Oh, WRT "Connecticut", no, we don't want to go there. Once the scope of the matching problem expands far enough this full-text-search technique starts to fall apart, IMO, as there's just too much jurisdictional ambiguity for a simple token-based approach to succeed.
Hmm... I think it does do what we want.
Play around a bit.
create addressing_en.ths
as
ct: court courts ct
then
CREATE TEXT SEARCH DICTIONARY public.addresses_ths_en (
TEMPLATE = pg_catalog.thesaurus,
DictFile = addressing_en,
Dictionary = simple
);
CREATE TEXT SEARCH CONFIGURATION addressing_en (
COPY = simple
);
ALTER TEXT SEARCH CONFIGURATION addressing_en
ALTER MAPPING FOR asciiword, word
WITH addresses_ths_en, addressing_syn_en, addressing_stop_en;
returns:
> select to_tsvector('addressing_en','123 maple ct');
to_tsvector
-----------------------------------------------
'123':1 'court':3 'courts':4 'ct':5 'maple':2
(1 row)
Time: 5.209 ms
Yes, you’re right.
I'll work on the pull request. Probably not until tomorrow, though.
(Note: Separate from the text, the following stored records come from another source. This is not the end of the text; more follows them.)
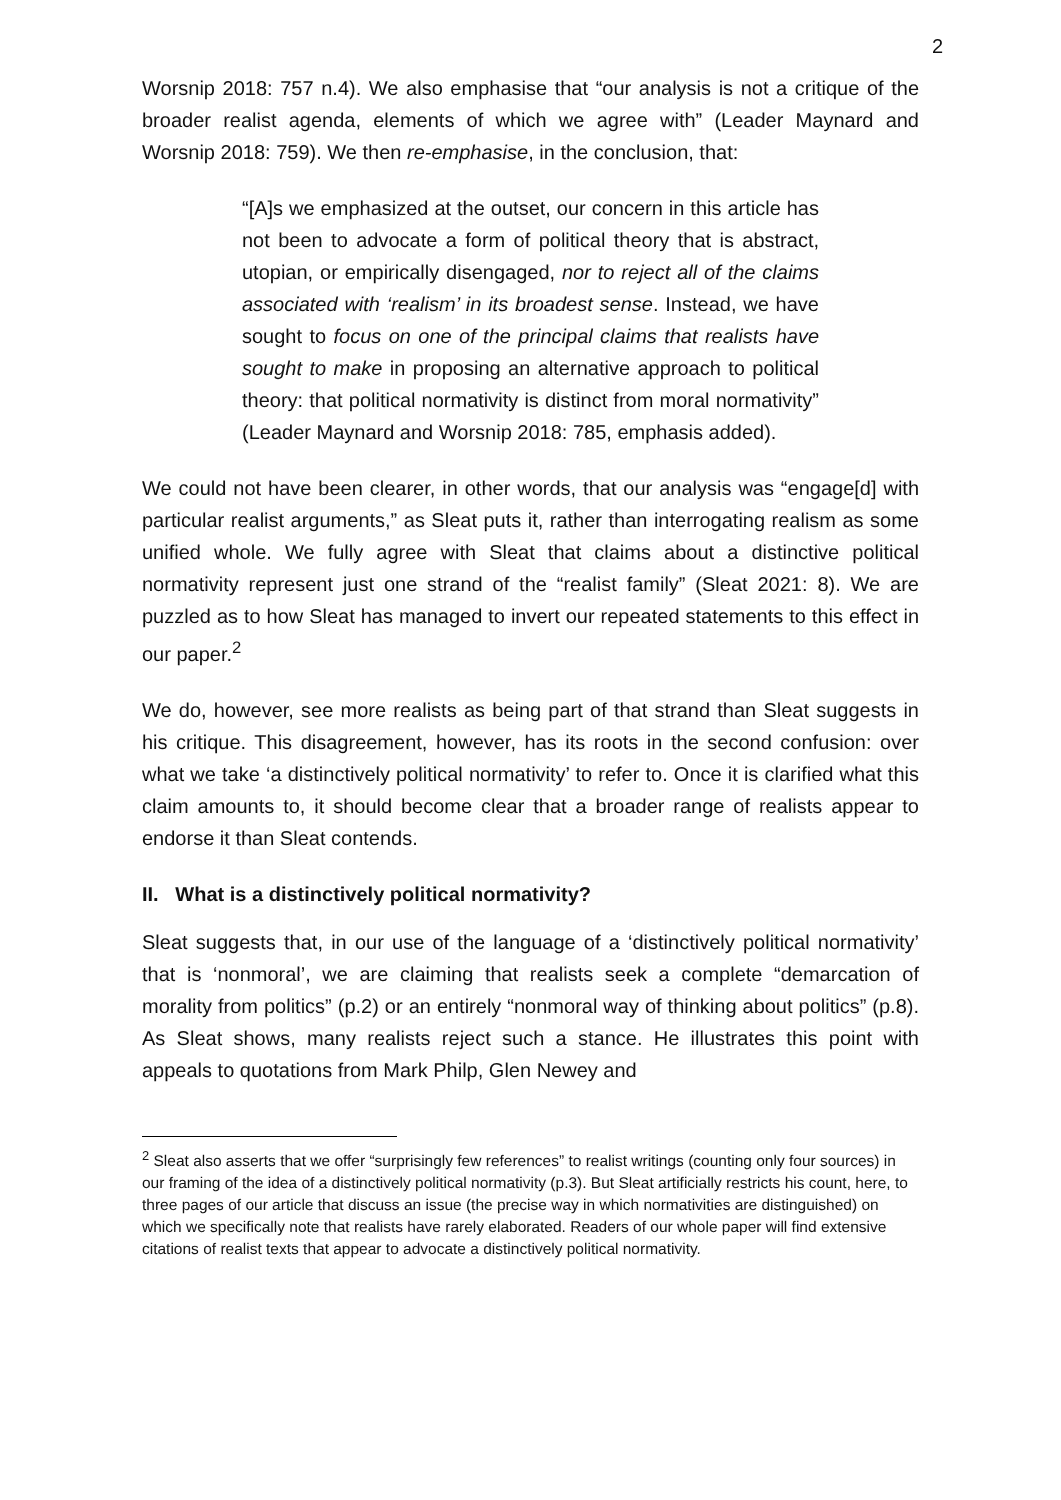2
Worsnip 2018: 757 n.4). We also emphasise that “our analysis is not a critique of the broader realist agenda, elements of which we agree with” (Leader Maynard and Worsnip 2018: 759). We then re-emphasise, in the conclusion, that:
“[A]s we emphasized at the outset, our concern in this article has not been to advocate a form of political theory that is abstract, utopian, or empirically disengaged, nor to reject all of the claims associated with ‘realism’ in its broadest sense. Instead, we have sought to focus on one of the principal claims that realists have sought to make in proposing an alternative approach to political theory: that political normativity is distinct from moral normativity” (Leader Maynard and Worsnip 2018: 785, emphasis added).
We could not have been clearer, in other words, that our analysis was “engage[d] with particular realist arguments,” as Sleat puts it, rather than interrogating realism as some unified whole. We fully agree with Sleat that claims about a distinctive political normativity represent just one strand of the “realist family” (Sleat 2021: 8). We are puzzled as to how Sleat has managed to invert our repeated statements to this effect in our paper.<sup>2</sup>
We do, however, see more realists as being part of that strand than Sleat suggests in his critique. This disagreement, however, has its roots in the second confusion: over what we take ‘a distinctively political normativity’ to refer to. Once it is clarified what this claim amounts to, it should become clear that a broader range of realists appear to endorse it than Sleat contends.
II. What is a distinctively political normativity?
Sleat suggests that, in our use of the language of a ‘distinctively political normativity’ that is ‘nonmoral’, we are claiming that realists seek a complete “demarcation of morality from politics” (p.2) or an entirely “nonmoral way of thinking about politics” (p.8). As Sleat shows, many realists reject such a stance. He illustrates this point with appeals to quotations from Mark Philp, Glen Newey and
<sup>2</sup> Sleat also asserts that we offer “surprisingly few references” to realist writings (counting only four sources) in our framing of the idea of a distinctively political normativity (p.3). But Sleat artificially restricts his count, here, to three pages of our article that discuss an issue (the precise way in which normativities are distinguished) on which we specifically note that realists have rarely elaborated. Readers of our whole paper will find extensive citations of realist texts that appear to advocate a distinctively political normativity.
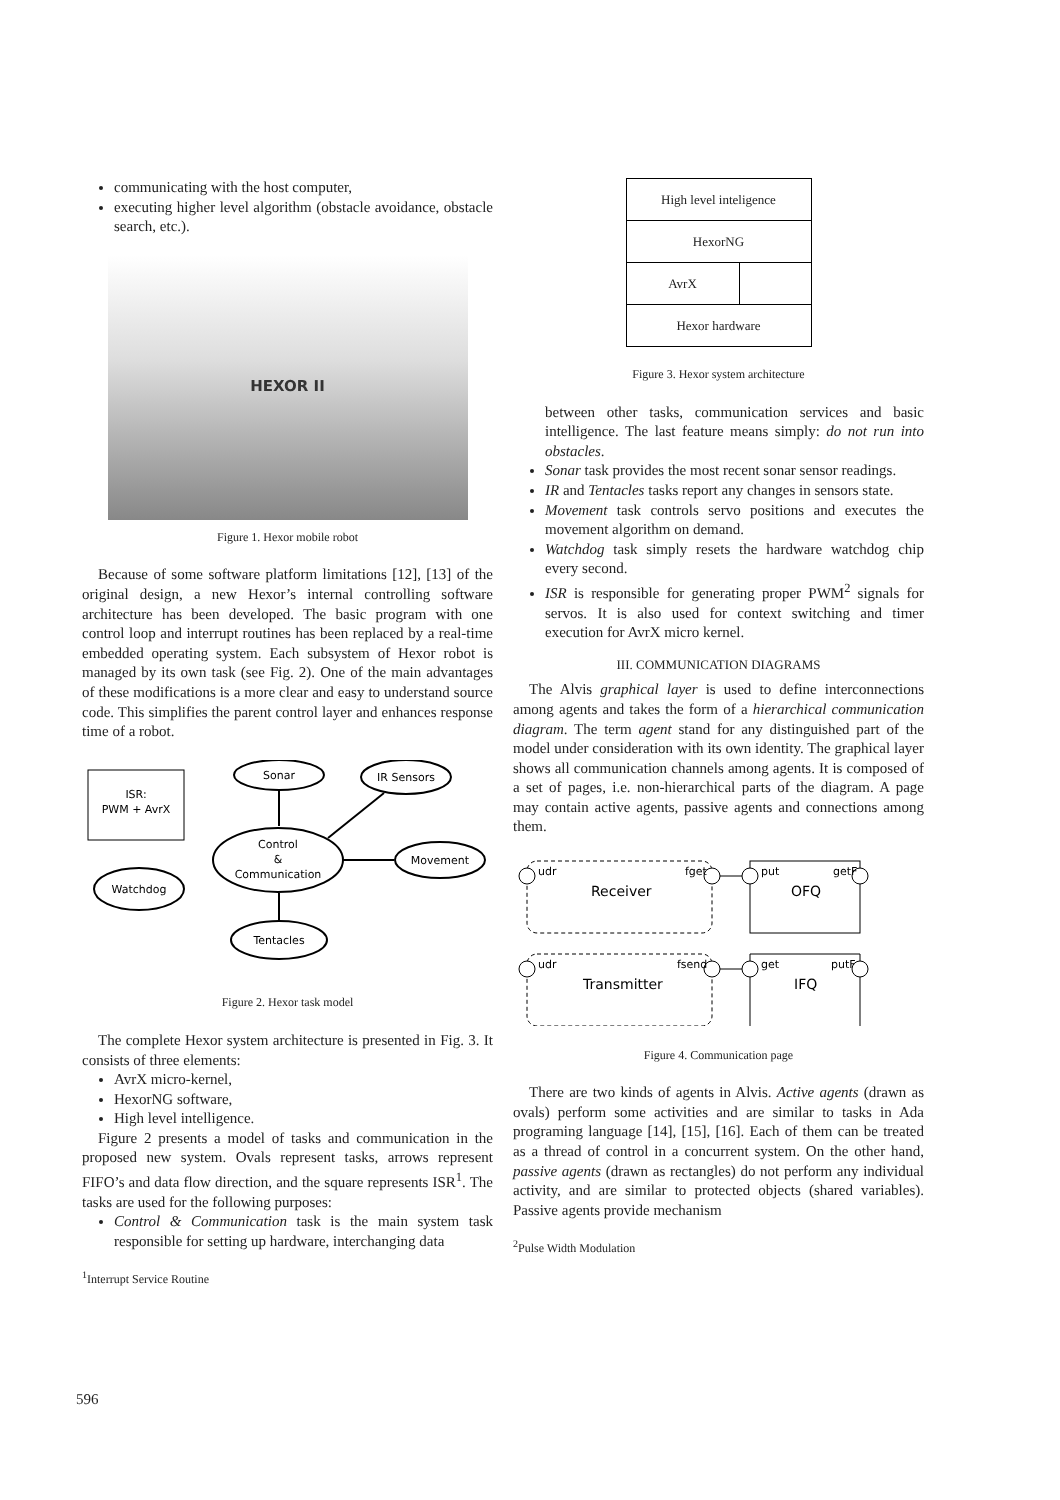communicating with the host computer,
executing higher level algorithm (obstacle avoidance, obstacle search, etc.).
HEXOR II
Figure 1. Hexor mobile robot
Because of some software platform limitations [12], [13] of the original design, a new Hexor’s internal controlling software architecture has been developed. The basic program with one control loop and interrupt routines has been replaced by a real-time embedded operating system. Each subsystem of Hexor robot is managed by its own task (see Fig. 2). One of the main advantages of these modifications is a more clear and easy to understand source code. This simplifies the parent control layer and enhances response time of a robot.
ISR:
PWM + AvrX
Sonar
IR Sensors
Control
&
Communication
Movement
Watchdog
Tentacles
Figure 2. Hexor task model
The complete Hexor system architecture is presented in Fig. 3. It consists of three elements:
AvrX micro-kernel,
HexorNG software,
High level intelligence.
Figure 2 presents a model of tasks and communication in the proposed new system. Ovals represent tasks, arrows represent FIFO’s and data flow direction, and the square represents ISR<sup>1</sup>. The tasks are used for the following purposes:
Control & Communication task is the main system task responsible for setting up hardware, interchanging data
<sup>1</sup> Interrupt Service Routine
High level inteligence
HexorNG
AvrX
Hexor hardware
Figure 3. Hexor system architecture
between other tasks, communication services and basic intelligence. The last feature means simply: do not run into obstacles.
Sonar task provides the most recent sonar sensor readings.
IR and Tentacles tasks report any changes in sensors state.
Movement task controls servo positions and executes the movement algorithm on demand.
Watchdog task simply resets the hardware watchdog chip every second.
ISR is responsible for generating proper PWM<sup>2</sup> signals for servos. It is also used for context switching and timer execution for AvrX micro kernel.
III. COMMUNICATION DIAGRAMS
The Alvis graphical layer is used to define interconnections among agents and takes the form of a hierarchical communication diagram. The term agent stand for any distinguished part of the model under consideration with its own identity. The graphical layer shows all communication channels among agents. It is composed of a set of pages, i.e. non-hierarchical parts of the diagram. A page may contain active agents, passive agents and connections among them.
udr
fget
put
getF
Receiver
OFQ
udr
fsend
get
putF
Transmitter
IFQ
Figure 4. Communication page
There are two kinds of agents in Alvis. Active agents (drawn as ovals) perform some activities and are similar to tasks in Ada programing language [14], [15], [16]. Each of them can be treated as a thread of control in a concurrent system. On the other hand, passive agents (drawn as rectangles) do not perform any individual activity, and are similar to protected objects (shared variables). Passive agents provide mechanism
<sup>2</sup> Pulse Width Modulation
596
I’d note that we probably don’t want to willy nilly preserve all copies of things, it’s better to take all copies of things down to one canonical form. The place I see this being helpful is introducing ambiguity in places where we have terminological overlap.
So we shouldn’t go
ave: ave avenue
But we should go (bad example, because I don’t actually want to deal w/ states) ct: court connecticut
Yah, as I'm thinking harder about this. I suppose it really on makes sense on the single-letter directional prefixes where there are profoundly ambiguous decodings of the term.
w: w west
e: e east
n: n north
s: s south
I think my brain was not fully engaged on other suggestions.
resolved in pull #3
Instead of using synonyms, it might make sense to use thesauruses. That way you can keep the abbreviated form in the resulting vector as well as the expanded form.
So ct returns court, courts, and ct (And potentially Connecticut, but if we want to go down that road, it opens a bunch of other potential issues).
This is especially true for things like "E" which can be both a name of a street and "East", such as in Washington, D.C..
I'm happy to do the work, but I thought I should test the waters before implementing it.